The imposition of US tariffs on China, Mexico, and Canada is expected to be favorable for Pakistan, given its import-driven economic structure, according to a report by AKD Securities.
The brokerage firm believes Pakistan stands to gain from lower commodity prices, particularly oil, as the US dollar strengthens and interest rates remain high.
“We believe the imposition of tariffs by the USA on Mexico, Canada, and China is positive for Pakistan, given its import-led position. We expect these measures to lower the outlook for commodity prices due to a stronger dollar and higher interest rates for a longer period in the USA, amid a weaker global economic growth outlook,” AKD Securities wrote in its latest Pakistan Strategy note.
On February 1, US President Donald Trump signed executive orders imposing 25% tariffs on Mexico and Canada, with a partial exemption for Canadian energy and oil exports, and a 10% tariff on China. He said these tariffs would remain in place until the countries took steps to curb the flow of migrants and drugs, particularly fentanyl, into the US.

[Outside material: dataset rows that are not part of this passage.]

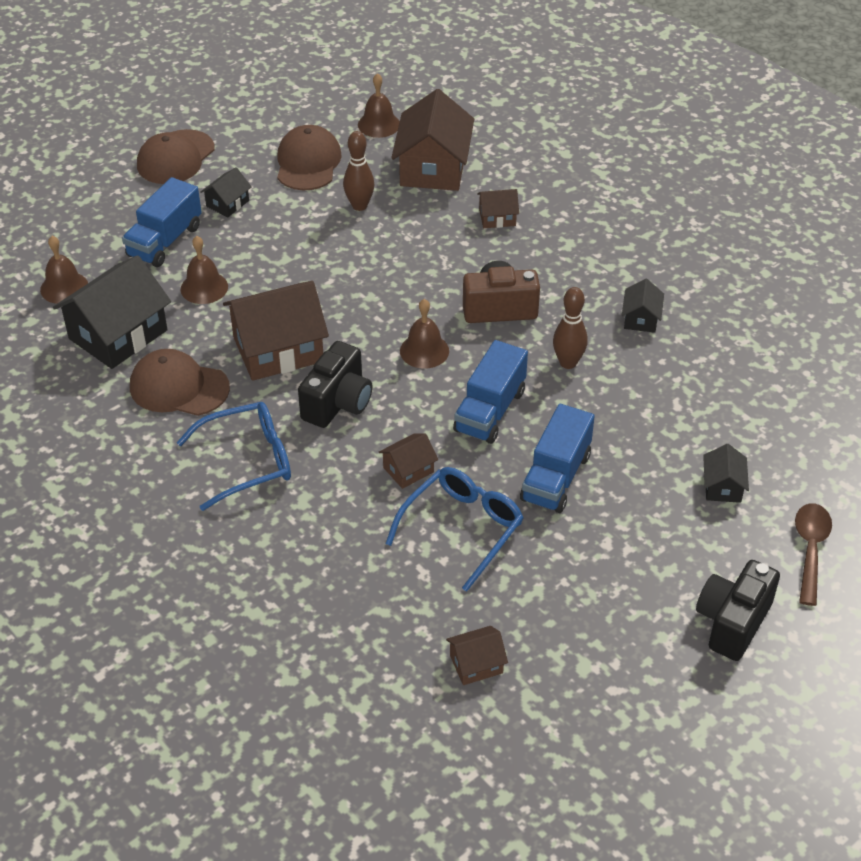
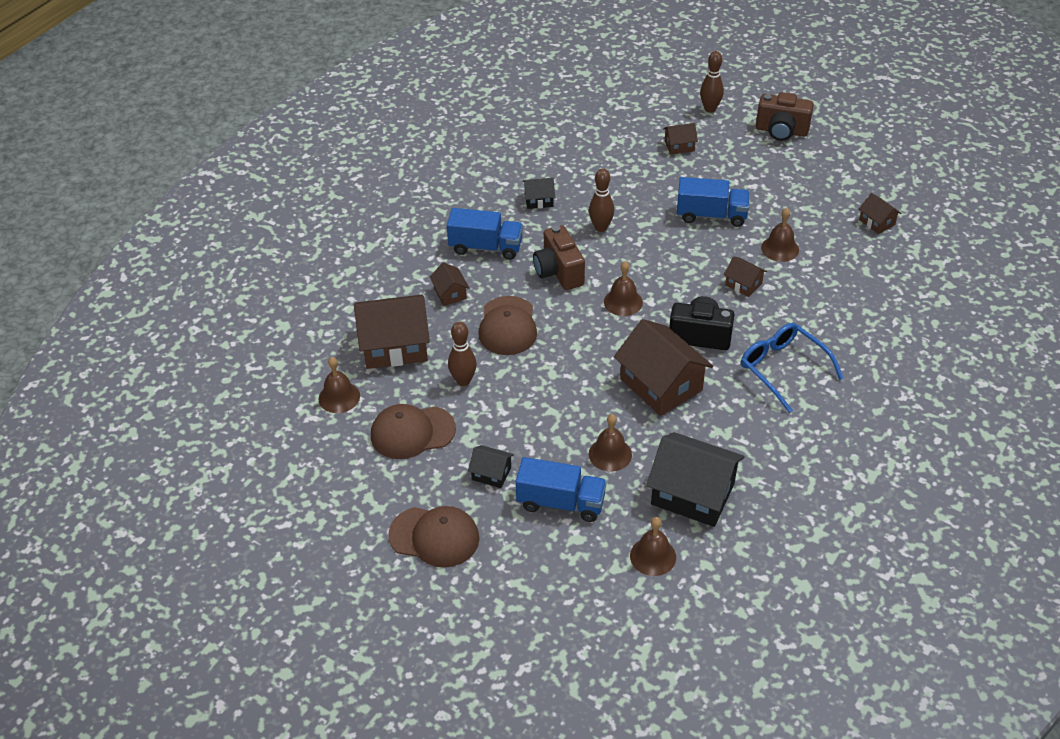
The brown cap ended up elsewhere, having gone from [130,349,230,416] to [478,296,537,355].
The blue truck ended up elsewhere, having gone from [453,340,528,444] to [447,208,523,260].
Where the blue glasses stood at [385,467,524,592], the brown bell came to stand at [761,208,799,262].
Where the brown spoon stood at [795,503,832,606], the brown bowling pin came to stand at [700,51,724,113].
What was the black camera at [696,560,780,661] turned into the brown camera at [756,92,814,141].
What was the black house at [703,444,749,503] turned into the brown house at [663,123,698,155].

On Monday, Mexico and Canada reached last-minute agreements to halt impending US tariffs. Mexican President Claudia Sheinbaum pledged to deploy 10,000 National Guard officers to curb drug trafficking and migration after talks with Trump. Similarly, Canadian Prime Minister Justin Trudeau, following two calls with Trump, secured a 30-day tariff pause by agreeing to bolster border enforcement against drug smuggling and undocumented migration.
These trade shifts are likely to reduce global commodity prices, which could benefit Pakistan by lowering its import costs and supporting export-driven industries like textiles and technology.
“The USA remained the largest trade destination for Pakistani exports, accounting for 19% of the country’s exports in 1HFY25. We do not foresee any direct imposition of tariffs on Pakistan’s goods, given their small proportion in the context of US imports (0.1%) and their basic nature,” read the brokerage note.
While the US aid freeze raised concerns, the report suggests minimal financial impact on Pakistan. The government budgeted only $21 million in grants from USAID for FY25 against the overall external financing requirement of $26 billion, while no bilateral loans are projected.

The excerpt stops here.